Based on the fact that Spencer has already managed to win the three principal Oscar-precursor awards — the Critics’ Choice Award, the Golden Globe Award, and now the SAG Award — despite competing with Chastain in the same category, I’m inclined to believe that she will do the same at the Oscars. (The fact that eight of the last 10 best supporting actress SAG Award winners repeated at the Oscars is also hard to ignore.) But look out: I wouldn’t be totally shocked to see an upset by Berenice Bejo (The Artist) on the coattails of her popular film, or perhaps even Melissa McCarthy (Bridesmaids), who — like the two most recent best supporting actress Oscar winners for comedies, Marisa Tomei for My Cousin Vinny (1992) and Mira Sorvino for Mighty Aphrodite (1995) — is nominated for a performance that couldn’t be more different from the others in the category.

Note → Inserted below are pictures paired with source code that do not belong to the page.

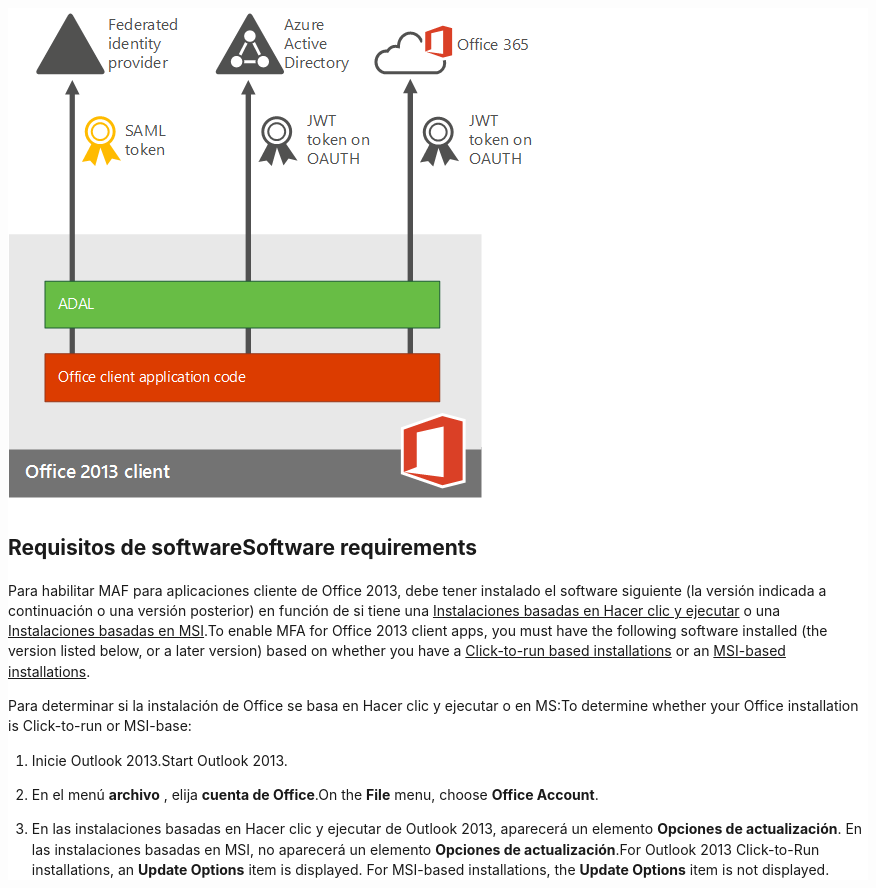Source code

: ![Autenticación moderna para las aplicaciones para dispositivo de Office 2013.](../media/dc37645c-b899-4715-b162-d7653bd0aebd.png)
  
## <a name="software-requirements"></a><span data-ttu-id="da75b-143">Requisitos de software</span><span class="sxs-lookup"><span data-stu-id="da75b-143">Software requirements</span></span>

<span data-ttu-id="da75b-144">Para habilitar MAF para aplicaciones cliente de Office 2013, debe tener instalado el software siguiente (la versión indicada a continuación o una versión posterior) en función de si tiene una [Instalaciones basadas en Hacer clic y ejecutar](#click-to-run-based-installations) o una [Instalaciones basadas en MSI](#msi-based-installations).</span><span class="sxs-lookup"><span data-stu-id="da75b-144">To enable MFA for Office 2013 client apps, you must have the following software installed (the version listed below, or a later version) based on whether you have a [Click-to-run based installations](#click-to-run-based-installations) or an [MSI-based installations](#msi-based-installations).</span></span>
  
<span data-ttu-id="da75b-145">Para determinar si la instalación de Office se basa en Hacer clic y ejecutar o en MS:</span><span class="sxs-lookup"><span data-stu-id="da75b-145">To determine whether your Office installation is Click-to-run or MSI-base:</span></span>
  
1. <span data-ttu-id="da75b-146">Inicie Outlook 2013.</span><span class="sxs-lookup"><span data-stu-id="da75b-146">Start Outlook 2013.</span></span>
    
2. <span data-ttu-id="da75b-147">En el menú **archivo** , elija **cuenta de Office**.</span><span class="sxs-lookup"><span data-stu-id="da75b-147">On the **File** menu, choose **Office Account**.</span></span>
    
3. <span data-ttu-id="da75b-p106">En las instalaciones basadas en Hacer clic y ejecutar de Outlook 2013, aparecerá un elemento **Opciones de actualización**. En las instalaciones basadas en MSI, no aparecerá un elemento **Opciones de actualización**.</span><span class="sxs-lookup"><span data-stu-id="da75b-p106">For Outlook 2013 Click-to-Run installations, an **Update Options** item is displayed. For MSI-based installations, the **Update Options** item is not displayed.</span></span> 
    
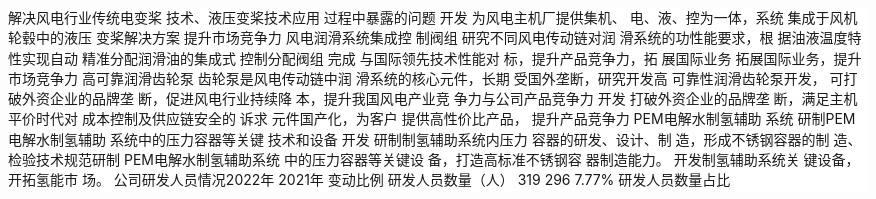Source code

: 解决风电行业传统电变桨
技术、液压变桨技术应用
过程中暴露的问题
开发
为风电主机厂提供集机、
电、液、控为一体，系统
集成于风机轮毂中的液压
变桨解决方案
提升市场竞争力
风电润滑系统集成控
制阀组
研究不同风电传动链对润
滑系统的功性能要求，根
据油液温度特性实现自动
精准分配润滑油的集成式
控制分配阀组
完成
与国际领先技术性能对
标，提升产品竞争力，拓
展国际业务
拓展国际业务，提升
市场竞争力
高可靠润滑齿轮泵
齿轮泵是风电传动链中润
滑系统的核心元件，长期
受国外垄断，研究开发高
可靠性润滑齿轮泵开发，
可打破外资企业的品牌垄
断，促进风电行业持续降
本，提升我国风电产业竞
争力与公司产品竞争力
开发
打破外资企业的品牌垄
断，满足主机平价时代对
成本控制及供应链安全的
诉求
元件国产化，为客户
提供高性价比产品，
提升产品竞争力
PEM电解水制氢辅助
系统
研制PEM电解水制氢辅助
系统中的压力容器等关键
技术和设备
开发
研制制氢辅助系统内压力
容器的研发、设计、制
造，形成不锈钢容器的制
造、检验技术规范研制
PEM电解水制氢辅助系统
中的压力容器等关键设
备，打造高标准不锈钢容
器制造能力。
开发制氢辅助系统关
键设备，开拓氢能市
场。
公司研发人员情况2022年
2021年
变动比例
研发人员数量（人）
319
296
7.77%
研发人员数量占比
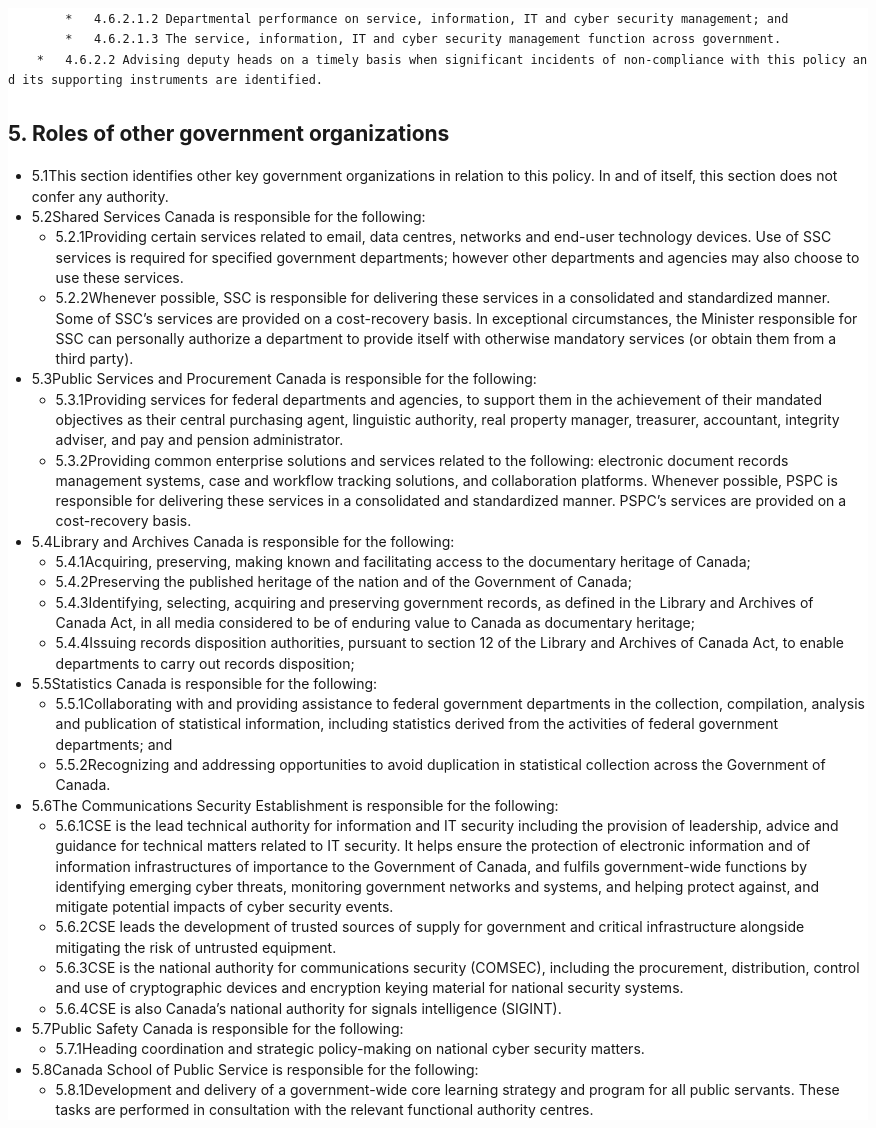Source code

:             *   4.6.2.1.2 Departmental performance on service, information, IT and cyber security management; and
            *   4.6.2.1.3 The service, information, IT and cyber security management function across government.
        *   4.6.2.2 Advising deputy heads on a timely basis when significant incidents of non-compliance with this policy and its supporting instruments are identified.

## 5\. Roles of other government organizations

*   5.1This section identifies other key government organizations in relation to this policy. In and of itself, this section does not confer any authority.
*   5.2Shared Services Canada is responsible for the following:
    *   5.2.1Providing certain services related to email, data centres, networks and end-user technology devices. Use of SSC services is required for specified government departments; however other departments and agencies may also choose to use these services.
    *   5.2.2Whenever possible, SSC is responsible for delivering these services in a consolidated and standardized manner. Some of SSC’s services are provided on a cost-recovery basis. In exceptional circumstances, the Minister responsible for SSC can personally authorize a department to provide itself with otherwise mandatory services (or obtain them from a third party).
*   5.3Public Services and Procurement Canada is responsible for the following:
    *   5.3.1Providing services for federal departments and agencies, to support them in the achievement of their mandated objectives as their central purchasing agent, linguistic authority, real property manager, treasurer, accountant, integrity adviser, and pay and pension administrator.
    *   5.3.2Providing common enterprise solutions and services related to the following: electronic document records management systems, case and workflow tracking solutions, and collaboration platforms. Whenever possible, PSPC is responsible for delivering these services in a consolidated and standardized manner. PSPC’s services are provided on a cost-recovery basis.
*   5.4Library and Archives Canada is responsible for the following:
    *   5.4.1Acquiring, preserving, making known and facilitating access to the documentary heritage of Canada;
    *   5.4.2Preserving the published heritage of the nation and of the Government of Canada;
    *   5.4.3Identifying, selecting, acquiring and preserving government records, as defined in the Library and Archives of Canada Act, in all media considered to be of enduring value to Canada as documentary heritage;
    *   5.4.4Issuing records disposition authorities, pursuant to section 12 of the Library and Archives of Canada Act, to enable departments to carry out records disposition;
*   5.5Statistics Canada is responsible for the following:
    *   5.5.1Collaborating with and providing assistance to federal government departments in the collection, compilation, analysis and publication of statistical information, including statistics derived from the activities of federal government departments; and
    *   5.5.2Recognizing and addressing opportunities to avoid duplication in statistical collection across the Government of Canada.
*   5.6The Communications Security Establishment is responsible for the following:
    *   5.6.1CSE is the lead technical authority for information and IT security including the provision of leadership, advice and guidance for technical matters related to IT security. It helps ensure the protection of electronic information and of information infrastructures of importance to the Government of Canada, and fulfils government-wide functions by identifying emerging cyber threats, monitoring government networks and systems, and helping protect against, and mitigate potential impacts of cyber security events.
    *   5.6.2CSE leads the development of trusted sources of supply for government and critical infrastructure alongside mitigating the risk of untrusted equipment.
    *   5.6.3CSE is the national authority for communications security (COMSEC), including the procurement, distribution, control and use of cryptographic devices and encryption keying material for national security systems.
    *   5.6.4CSE is also Canada’s national authority for signals intelligence (SIGINT).
*   5.7Public Safety Canada is responsible for the following:
    *   5.7.1Heading coordination and strategic policy-making on national cyber security matters.
*   5.8Canada School of Public Service is responsible for the following:
    *   5.8.1Development and delivery of a government-wide core learning strategy and program for all public servants. These tasks are performed in consultation with the relevant functional authority centres.
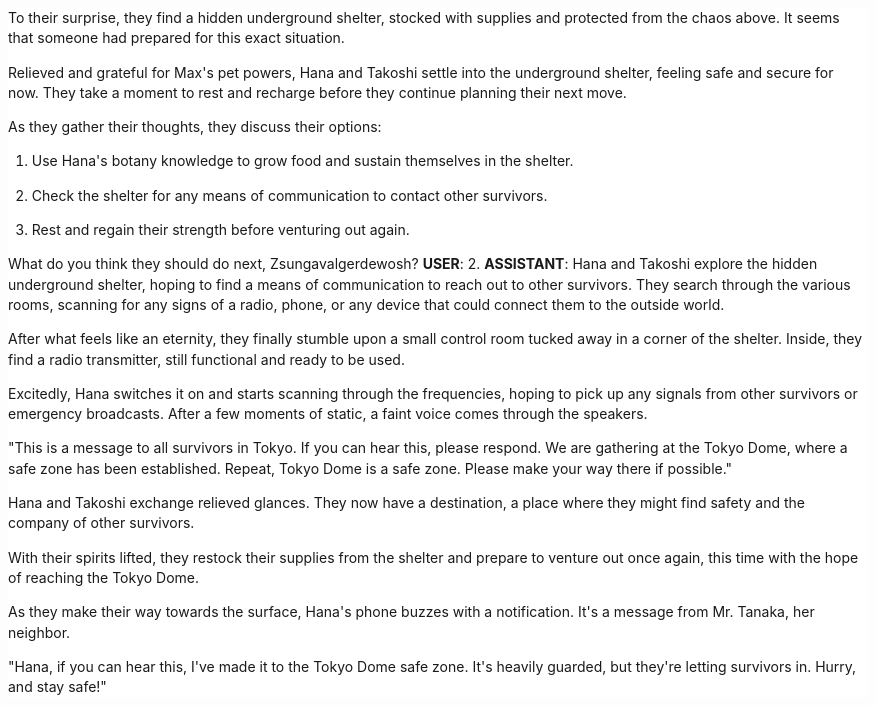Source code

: 

To their surprise, they find a hidden underground shelter, stocked with supplies and protected from the chaos above. It seems that someone had prepared for this exact situation.



Relieved and grateful for Max's pet powers, Hana and Takoshi settle into the underground shelter, feeling safe and secure for now. They take a moment to rest and recharge before they continue planning their next move.



As they gather their thoughts, they discuss their options:



1. Use Hana's botany knowledge to grow food and sustain themselves in the shelter.

2. Check the shelter for any means of communication to contact other survivors.

3. Rest and regain their strength before venturing out again.



What do you think they should do next, Zsungavalgerdewosh?
**USER**: 2.
**ASSISTANT**: Hana and Takoshi explore the hidden underground shelter, hoping to find a means of communication to reach out to other survivors. They search through the various rooms, scanning for any signs of a radio, phone, or any device that could connect them to the outside world.



After what feels like an eternity, they finally stumble upon a small control room tucked away in a corner of the shelter. Inside, they find a radio transmitter, still functional and ready to be used.



Excitedly, Hana switches it on and starts scanning through the frequencies, hoping to pick up any signals from other survivors or emergency broadcasts. After a few moments of static, a faint voice comes through the speakers.



"This is a message to all survivors in Tokyo. If you can hear this, please respond. We are gathering at the Tokyo Dome, where a safe zone has been established. Repeat, Tokyo Dome is a safe zone. Please make your way there if possible."



Hana and Takoshi exchange relieved glances. They now have a destination, a place where they might find safety and the company of other survivors.



With their spirits lifted, they restock their supplies from the shelter and prepare to venture out once again, this time with the hope of reaching the Tokyo Dome.



As they make their way towards the surface, Hana's phone buzzes with a notification. It's a message from Mr. Tanaka, her neighbor.



"Hana, if you can hear this, I've made it to the Tokyo Dome safe zone. It's heavily guarded, but they're letting survivors in. Hurry, and stay safe!"
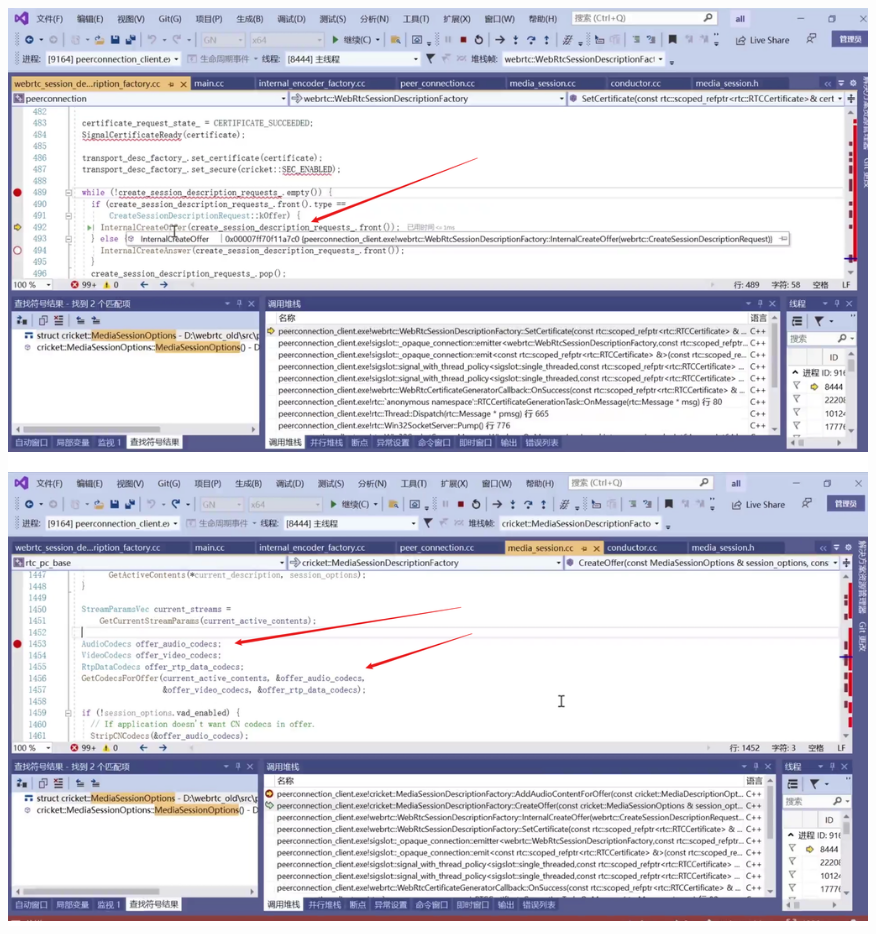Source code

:![image-20220821102827462](day06-WebRTC媒体协商/image-20220821102827462.png)

![image-20220821102833661](day06-WebRTC媒体协商/image-20220821102833661.png)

5. The Help is a deeply loved film… but so is The Artist, which will almost certainly beat it in the best picture Oscar race.
Many people are deducing from the huge showing tonight by The Help — it tied American Beauty (1999) and Chicago (2002) for the most wins by a single film with three — that it is now the best picture Oscar frontrunner. That’s hogwash. The Help is clearly a very well-liked film, but much more so by actors than by the many other technicians who are also Academy members, and who opted not to nominate it in several major Oscar categories in which it was competing: best director (no film has won best picture without a directing nom in the last 22 years, and only three ever have), best adapted screenplay (no film has won best picture without a screenplay nom in the last 14 years, and only two have in the last 56 years), and best film editing (no film has won best picture without a film editing nom in the last 31 years, and only nine ever have). Most dauntingly of all, only two films have ever won the best picture Oscar without being nominated in any of those categories: Wings (1927) and Grand Hotel (1932), 83 years ago and 79 years ago, respectively.
The Artist, meanwhile, scored Oscar nominations in all of the must-get categories; won the top prizes from the two guilds that most accurately predict the best picture Oscar race, the PGA Award and the DGA Award; and reaffirmed its strength tonight — in spite of its best ensemble and best supporting actress losses — with Dujardin’s win, which proves that even the most populous and populist guild saw and liked a black-and-white silent movie better than a lot of alternatives that are much more mainstream, something that bodes very well for the film’s prospects with the considerably snobbier Academy.